The interesting question is what the office might it look like if blended working takes off and employees only come to the office to meet their colleagues and socialise.

The collapse of the high street has also been discussed for a decade or more. But it’s been given an urgency by covid.

And although devastating to bricks-and-mortar businesses, the pandemic has created an opportunity for architects to rethink and redesign the high street so it’s less reliant on retail and more on living and working.

And then there’s cities themselves.

The new normal’ version is the ’15-minute city‘. This is based on the idea that all essential amenities such shops and schools as well as your place of work are within a 15-minute reach on foot or by bike.

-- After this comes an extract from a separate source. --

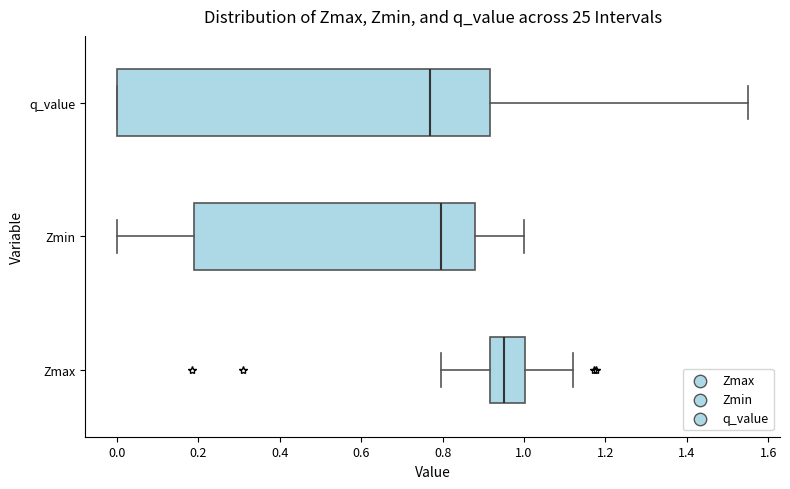

Which box has the furthest to the right median line?

Zmax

In the other camp is the Richard Florida view that global cities like London and New York will not only survive but revive – as they did after even deadlier epidemics in the past – as their commercial buildings become mixed-use spaces.

Will the pandemic really change the housing market?

The problem is that years of building high-density one and two-bedroom apartments, marketed at affluent young and childless buyers, has made the residential property market lazy, rich and risk averse – and when times are tough, even less likely to want to innovate.

And let’s face it architects, by and large, answer to their clients.

But just as the pandemic has exposed society’s deep inequalities, it has also exposed some of architecture’s failings  – from tiny apartments with no outdoor space to workplaces that are no longer fit-for-purpose.

Some have even called it the built environment’s ‘great existential moment’.  But the debate should not be about what has been built rather what architects will design in the future.